More coming in from Nottingham Trent University politics expert Dr Matthew Ashton on Labour, and how the party responds to this major blow.
“After this devastating defeat, Labour now faces two big questions about the future of their party. The first is the obvious one about who the next leader is going to be; the second is whether they lost because they were too left wing, or not left wing enough. Should they try to return to the centre ground of the Blair/New Labour years, or present a genuine left wing alternative to the Tory agenda?
“Some in the party might urge the former, citing Blair’s three election wins. Others however will point to the success of the much more left wing SNP. This is problematic for two reasons though. Firstly Scotland is not England, the Scottish have traditionally always been to the left of the English electorate. What works there might not work here. Secondly it could be argued that the success of the SNP has more to do with nationalism and the failures of Labour, rather than socialism.
“In terms of the leadership Labour is now facing a severely diminished talent pool. With Balls now gone Yvette Cooper’s moment might finally have come. The party might feel that an entirely new broom is needed.
“The elephant in the room of course (or standing just outside the room) is David Miliband. Will this be his opportunity to strike back? The press would certainly love it as it would make British politics even more like a soap opera. There are three issues however. First and most obviously he isn’t an MP. He’d have to wait for a by-election, and there might not be one for a while so soon after a general election.

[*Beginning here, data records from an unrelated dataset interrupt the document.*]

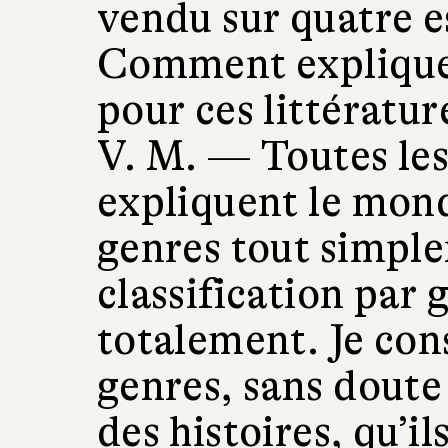
vendu sur quatre e
Comment explique
pour ces littératur
V. M. —
Toutes les
expliquent le mond
genres tout simpl
classification par 
totalement. Je cons
genres, sans doute
des histoires, qu’i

Secondly, Labour are now going to have to choose a new leader. Whoever that might be, it’s unlikely that they’ll be willing to just stand aside if David enters parliament. Thirdly, he might not even want the job. Labour at the moment are in terrible shape. Whoever gets the job of party leader would have to deal with infighting, along with the awkward proposition of siding with the Conservatives in the EU referendum. Not to mention the negative connotations the name Miliband now carries with the electorate. He might decide that he’s best off out of it.”